Raffinement: nous prenons soin d’effectuer une manipulation minimale des animaux vivants. Nos expériences portent uniquement sur l’accouplement des animaux sauvages ou transgéniques dans le but d’obtenir des embryons datés et l’euthanasie des femelles au moment du prélèvement des embryons. Dans le cas d’embryons avant implantation, les femelles seront également injectées deux fois avec des hormones (piqure intrapéritonéale) à 48 heures d’écart. Nous porterons un soin particulier à l’enrichissement du milieu pour que les souris puissent se créer un nid. Cependant en cas de signes de souffrance et de détresse des animaux, des procédures d’euthanasie seront immédiatement mises en place.

Expliquer le choix des espèces et les stades de développement y afférents.

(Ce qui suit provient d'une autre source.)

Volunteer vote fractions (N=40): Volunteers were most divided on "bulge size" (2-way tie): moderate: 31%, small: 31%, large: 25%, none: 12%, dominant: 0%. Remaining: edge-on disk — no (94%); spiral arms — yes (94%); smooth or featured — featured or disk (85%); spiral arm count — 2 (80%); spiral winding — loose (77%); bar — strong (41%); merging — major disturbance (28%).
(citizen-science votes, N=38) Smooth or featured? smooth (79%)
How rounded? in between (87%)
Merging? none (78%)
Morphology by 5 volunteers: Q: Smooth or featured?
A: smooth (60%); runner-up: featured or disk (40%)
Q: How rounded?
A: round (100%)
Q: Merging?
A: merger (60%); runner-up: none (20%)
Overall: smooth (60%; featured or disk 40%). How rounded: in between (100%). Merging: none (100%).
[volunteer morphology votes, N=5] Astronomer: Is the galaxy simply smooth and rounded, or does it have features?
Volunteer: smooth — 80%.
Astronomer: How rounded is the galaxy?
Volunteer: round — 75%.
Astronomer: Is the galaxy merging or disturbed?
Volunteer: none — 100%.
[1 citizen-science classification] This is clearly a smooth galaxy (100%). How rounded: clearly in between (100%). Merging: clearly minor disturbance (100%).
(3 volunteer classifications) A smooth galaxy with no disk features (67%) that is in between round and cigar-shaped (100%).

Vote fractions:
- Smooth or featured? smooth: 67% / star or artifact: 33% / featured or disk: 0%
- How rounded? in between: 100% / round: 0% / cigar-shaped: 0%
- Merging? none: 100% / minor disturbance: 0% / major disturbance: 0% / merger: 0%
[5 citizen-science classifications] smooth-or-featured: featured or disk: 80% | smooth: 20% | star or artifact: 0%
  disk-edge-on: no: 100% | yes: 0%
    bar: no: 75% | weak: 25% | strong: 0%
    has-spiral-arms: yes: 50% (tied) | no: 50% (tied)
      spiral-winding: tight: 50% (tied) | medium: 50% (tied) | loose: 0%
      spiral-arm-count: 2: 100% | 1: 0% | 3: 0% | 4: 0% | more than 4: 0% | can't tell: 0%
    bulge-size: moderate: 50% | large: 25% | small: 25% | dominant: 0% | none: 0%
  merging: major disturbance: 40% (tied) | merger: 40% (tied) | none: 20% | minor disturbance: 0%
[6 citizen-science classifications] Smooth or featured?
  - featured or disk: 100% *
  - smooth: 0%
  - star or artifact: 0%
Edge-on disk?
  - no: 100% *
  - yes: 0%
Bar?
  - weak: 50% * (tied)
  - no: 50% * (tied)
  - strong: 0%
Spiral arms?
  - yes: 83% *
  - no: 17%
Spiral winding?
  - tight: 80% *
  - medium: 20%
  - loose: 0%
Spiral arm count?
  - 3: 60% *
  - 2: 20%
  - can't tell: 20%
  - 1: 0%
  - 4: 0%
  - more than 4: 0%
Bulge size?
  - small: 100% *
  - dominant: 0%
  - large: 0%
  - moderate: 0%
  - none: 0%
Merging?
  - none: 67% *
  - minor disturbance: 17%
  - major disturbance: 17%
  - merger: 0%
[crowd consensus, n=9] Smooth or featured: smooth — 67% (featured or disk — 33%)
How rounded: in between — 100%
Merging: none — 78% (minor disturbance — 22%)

L’inactivation du chromosome X est un phénomène conservé et spécifique des femelles de mammifères, impliquant que notre modèle soit la souris. Notre étude ne peut en aucun cas être menée sur d’autres modèles animaux non mammifères. De plus, il est connu que l’inactivation est un processus très dynamique pendant le développement, dépendante du stade gestationnel, de l’état de différentiation et de l’origine cellulaire. Il est donc important d’avoir recours à une étude développementale sur animaux vivants pour comprendre les mécanismes de réactivation. Nous proposons d’étudier l’expression des gènes par transcriptomique, et hybridation des ARN, et les marques épigénétiques, dans l’embryon préimplantatoire de souris entre la fécondation et l’implantation (1ère vague d’inactivation et réactivation du chromosome X) et dans les cellules germinales primordiales, qui sont présentes entre 7 et 13 jours de développement embryonnaire (dpc). Les embryons seront issus de croisements entre souris sauvages et transgéniques pour nous permettre d’isoler des embryons femelles avec une inactivation biaisée du chromosome X et des marqueurs fluorescents des cellules germinales et/ou du chromosome X. Les parents transgéniques ainsi que la descendance ne présentent aucun phénotype dommageable. Les embryons (femelles et mâles en contrôle) seront collectés entre 0.5 et 4.5 et entre 7.5 et 13.5 jours de développement embryonnaire. Les animaux transgéniques nécessaires sont déjà disponibles et nous possédons un grand jeu de données transcriptomiques sur le modèle souris dans le laboratoire.